Turning back to nerve growth factor, the main obstacle to its use in these therapies lies in the fact that concentrations of such magnitude have to be conveyed to the brain tissues that they cannot be taken via the normal administration methods. In fact, all the currently conducted studies have shown NGF effectiveness only if administered intracerebrally (intracerebroventricularly), since this molecule is unable to pass through the blood-brain barrier in therapeutic concentrations via systemic administration. The most recent therapeutic strategy for NGF use as an anti-AD drug is based on the intracerebral inoculation of genetically modified cells such that they locally release NGF (Tuszynski M. H. et al., J. Mol. Neurosci., 19(1-2):207, 2002; Tuszynski M. H. et al., Nat. Med., 11(5):551-5, 2005).

The cited experimental works have demonstrated that the intracerebral administration of NGF is effective in preventing, or at least delaying, neuronal death caused by the aforesaid pathologies. Moreover, none of these studies showed any side effects in animals. However, it must be noted that in all the aforesaid publications, the NGF was administered to the cerebral tissues via intracerebral injection.

European patent EP 0721343 (Syntex), for example, concerns NGF-based pharmaceutical formulations proposed for the treatment of the aforesaid pathologies and recalls that NGF-based preparations have the drawback of being poorly absorbed by the body if administered orally, and that the only solution possible was by parenteral administration, injection or infusion. Since the proposed NGF-based preparation is unable to pass through the blood-brain barrier, the document proposed—for a product administration that must reach the brain tissues—intraventricular injections or infusions through an intracerebroventricularly implanted cannula or through intracerebral implants of delayed release devices or pumps.

The PCT international patent applications published respectively with No. WO 98/48002 and WO 00/44396, of which one of the present inventors is the author, so far turn out to be the only patent documentation containing a description of NGF use for external ophthalmic application, such as in the form of eye-drops or as an ointment.
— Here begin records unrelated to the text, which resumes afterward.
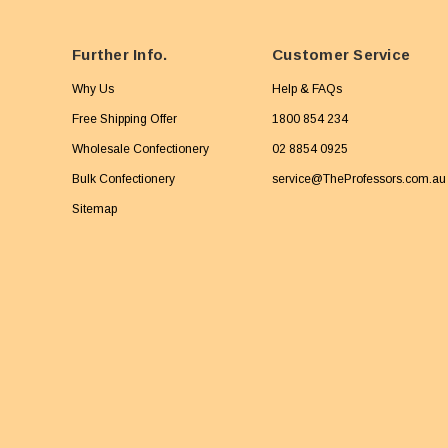
Further Info.
Customer Service
Why Us
Help & FAQs
Free Shipping Offer
1800 854 234
Wholesale Confectionery
02 8854 0925
Bulk Confectionery
service@TheProfessors.com.au
Sitemap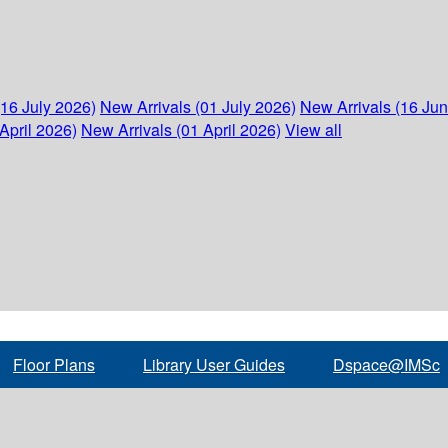
(16 July 2026)
New Arrivals (01 July 2026)
New Arrivals (16 Ju
April 2026)
New Arrivals (01 April 2026)
View all
Floor Plans
Library User Guides
Dspace@IMSc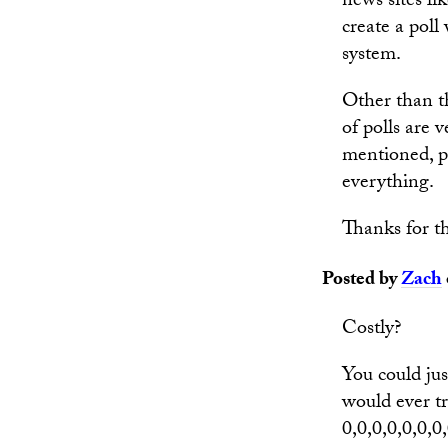
news sites li
create a poll
system.
Other than th
of polls are
mentioned, p
everything.
Thanks for th
Posted by
Zach
Costly?
You could jus
would ever tr
0,0,0,0,0,0,0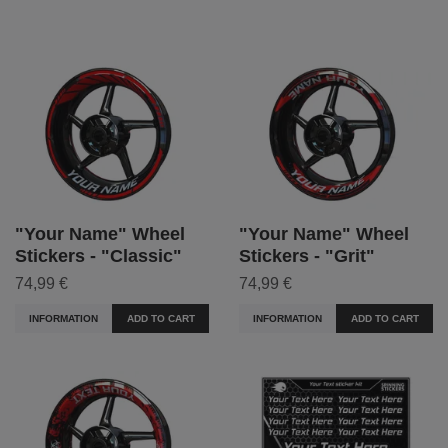
"Your Name" Wheel
"Your Name" Wheel
Stickers - "Classic"
Stickers - "Grit"
74,99 €
74,99 €
INFORMATION
ADD TO CART
INFORMATION
ADD TO CART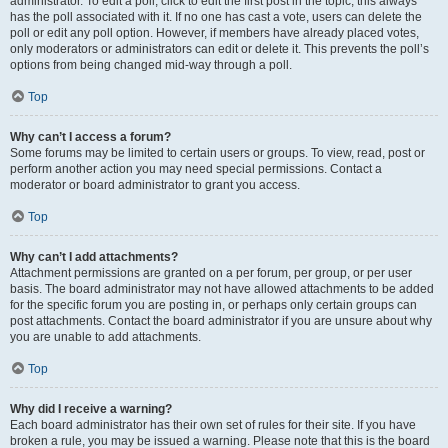
administrator. To edit a poll, click to edit the first post in the topic; this always
has the poll associated with it. If no one has cast a vote, users can delete the
poll or edit any poll option. However, if members have already placed votes,
only moderators or administrators can edit or delete it. This prevents the poll’s
options from being changed mid-way through a poll.
Top
Why can’t I access a forum?
Some forums may be limited to certain users or groups. To view, read, post or
perform another action you may need special permissions. Contact a
moderator or board administrator to grant you access.
Top
Why can’t I add attachments?
Attachment permissions are granted on a per forum, per group, or per user
basis. The board administrator may not have allowed attachments to be added
for the specific forum you are posting in, or perhaps only certain groups can
post attachments. Contact the board administrator if you are unsure about why
you are unable to add attachments.
Top
Why did I receive a warning?
Each board administrator has their own set of rules for their site. If you have
broken a rule, you may be issued a warning. Please note that this is the board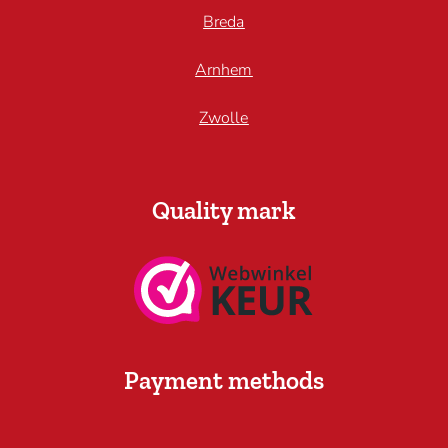
Breda
Arnhem
Zwolle
Quality mark
Payment methods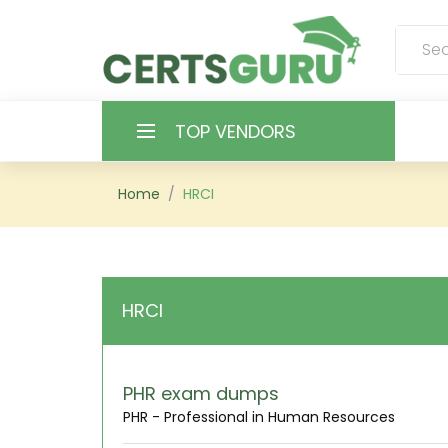
TOP VENDORS
HOME
Home
HRCI
ALL PRODUCTS
CONTACT & SUPPORT
HRCI
REGISTER
SIGN
PHR exam dumps
PHR - Professional in Human Resources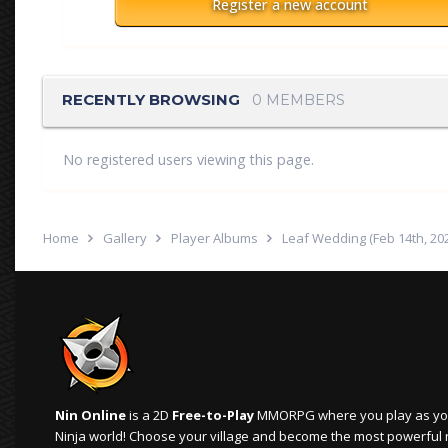
Register a new account
RECENTLY BROWSING
0 MEMBERS
No registered users viewing this page.
Home
Gallery
Player Albums
Leaf Wedding (Feb 14th, 20
Nin Online
is a 2D
Free-to-Play
MMORPG where you play as your
Ninja world! Choose your village and become the most powerful ninj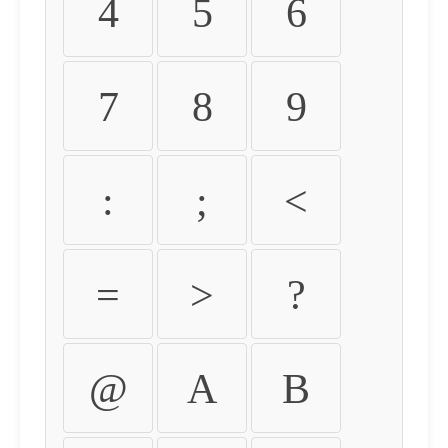
4
5
6
7
8
9
:
;
<
=
>
?
@
A
B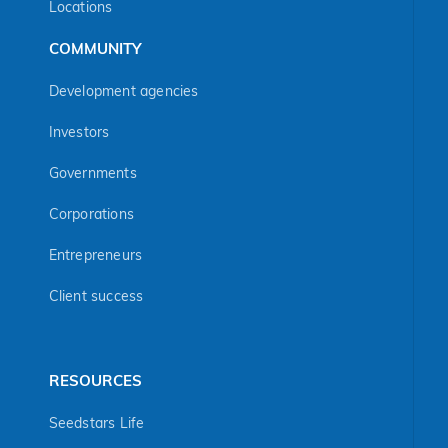
Locations
COMMUNITY
Development agencies
Investors
Governments
Corporations
Entrepreneurs
Client success
RESOURCES
Seedstars Life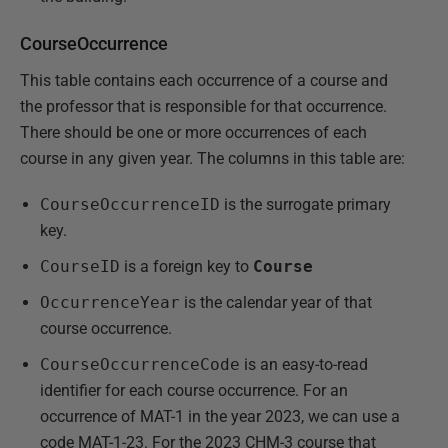
CourseOccurrence
This table contains each occurrence of a course and
the professor that is responsible for that occurrence.
There should be one or more occurrences of each
course in any given year. The columns in this table are:
CourseOccurrenceID
is the surrogate primary
key.
CourseID
is a foreign key to
Course
OccurrenceYear
is the calendar year of that
course occurrence.
CourseOccurrenceCode
is an easy-to-read
identifier for each course occurrence. For an
occurrence of MAT-1 in the year 2023, we can use a
code MAT-1-23. For the 2023 CHM-3 course that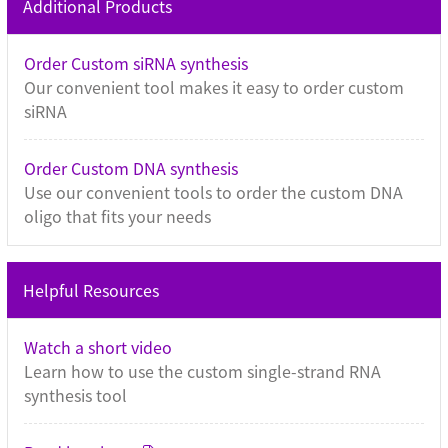
Additional Products
Order Custom siRNA synthesis
Our convenient tool makes it easy to order custom
siRNA
Order Custom DNA synthesis
Use our convenient tools to order the custom DNA
oligo that fits your needs
Helpful Resources
Watch a short video
Learn how to use the custom single-strand RNA
synthesis tool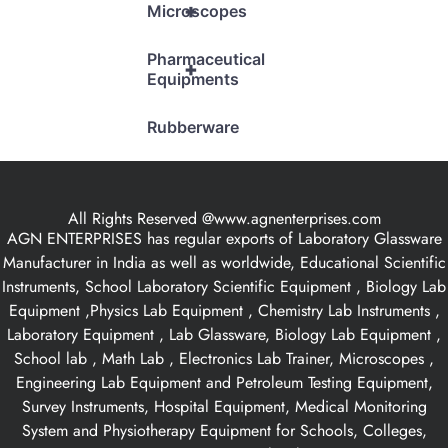
+
Microscopes
Pharmaceutical
+
Equipments
Rubberware
All Rights Reserved @www.agnenterprises.com
AGN ENTERPRISES has regular exports of Laboratory Glassware
Manufacturer in India as well as worldwide, Educational Scientific
Instruments, School Laboratory Scientific Equipment , Biology Lab
Equipment ,Physics Lab Equipment , Chemistry Lab Instruments ,
Laboratory Equipment , Lab Glassware, Biology Lab Equipment ,
School lab , Math Lab , Electronics Lab Trainer, Microscopes ,
Engineering Lab Equipment and Petroleum Testing Equipment,
Survey Instruments, Hospital Equipment, Medical Monitoring
System and Physiotherapy Equipment for Schools, Colleges,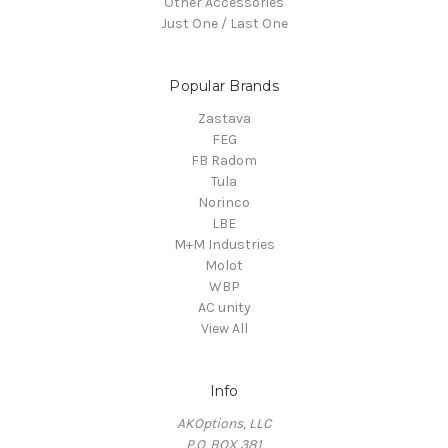
Other Accessories
Just One / Last One
Popular Brands
Zastava
FEG
FB Radom
Tula
Norinco
LBE
M+M Industries
Molot
WBP
AC unity
View All
Info
AKOptions, LLC
P.O. BOX 381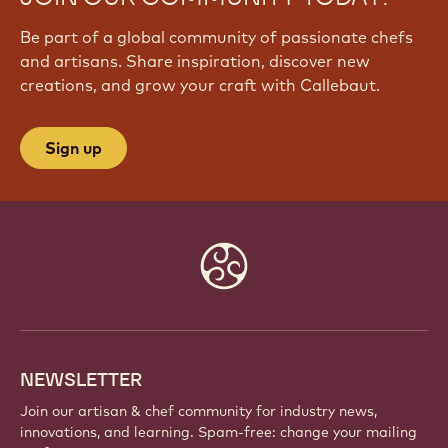
Be part of a global community of passionate chefs
and artisans. Share inspiration, discover new
creations, and grow your craft with Callebaut.
Sign up
Website
info
NEWSLETTER
Join our artisan & chef community for industry news,
innovations, and learning. Spam-free: change your mailing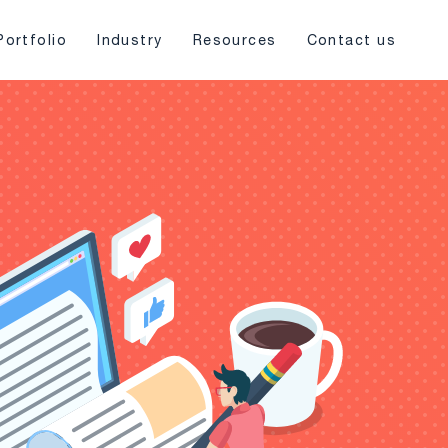
Portfolio
Industry
Resources
Contact us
The experimental work reported demonstrates how the topical administration of NGF can successfully solve ocular surface pathologies (cornea and conjunctiva) and, unexpectedly, also pathologies concerning internal ocular tissues. Therefore, NGF turned out to be suitable for successfully treating ophthalmic pathologies for which no prior effective therapies existed.

Although the therapeutic activity of NGF for central nervous system pathologies has already been reported in the literature, and specifically for AD and PD, no solution has so far been proposed for the problem of an easy administration of the active ingredient to the tissues concerned. In effect, the techniques employing intracerebral injections or the implanting of devices inside brain tissues such that the active ingredient is continually released in situ—as in the case of the devices described in the aforesaid European patent EP 0721343—present the risk of various complications, reported in the literature, such as infections, haemorrhages and injuries of the anatomical structures during injection. These complications can occur even more frequently in the treatment of chronic pathologies, and can lead to the inapplicability of the therapy causing an inversion of the risk-benefit balance.

According to the present invention, it was surprisingly found that, by administering NGF in the form of eye-drops on the ocular surface, it is possible to obtain an increase in the levels of this neurotrophin in all the brain tissues, including cerebrospinal fluid. It was confirmed that NGF, when administered in the form of eye-drops, is able to pass through at the central nervous system level, and can exert in situ its own therapeutic capacities on brain diseases (neurodegenerative and ischemic ones), including, specifically, Alzheimer\'s Disease and Parkinson\'s Disease.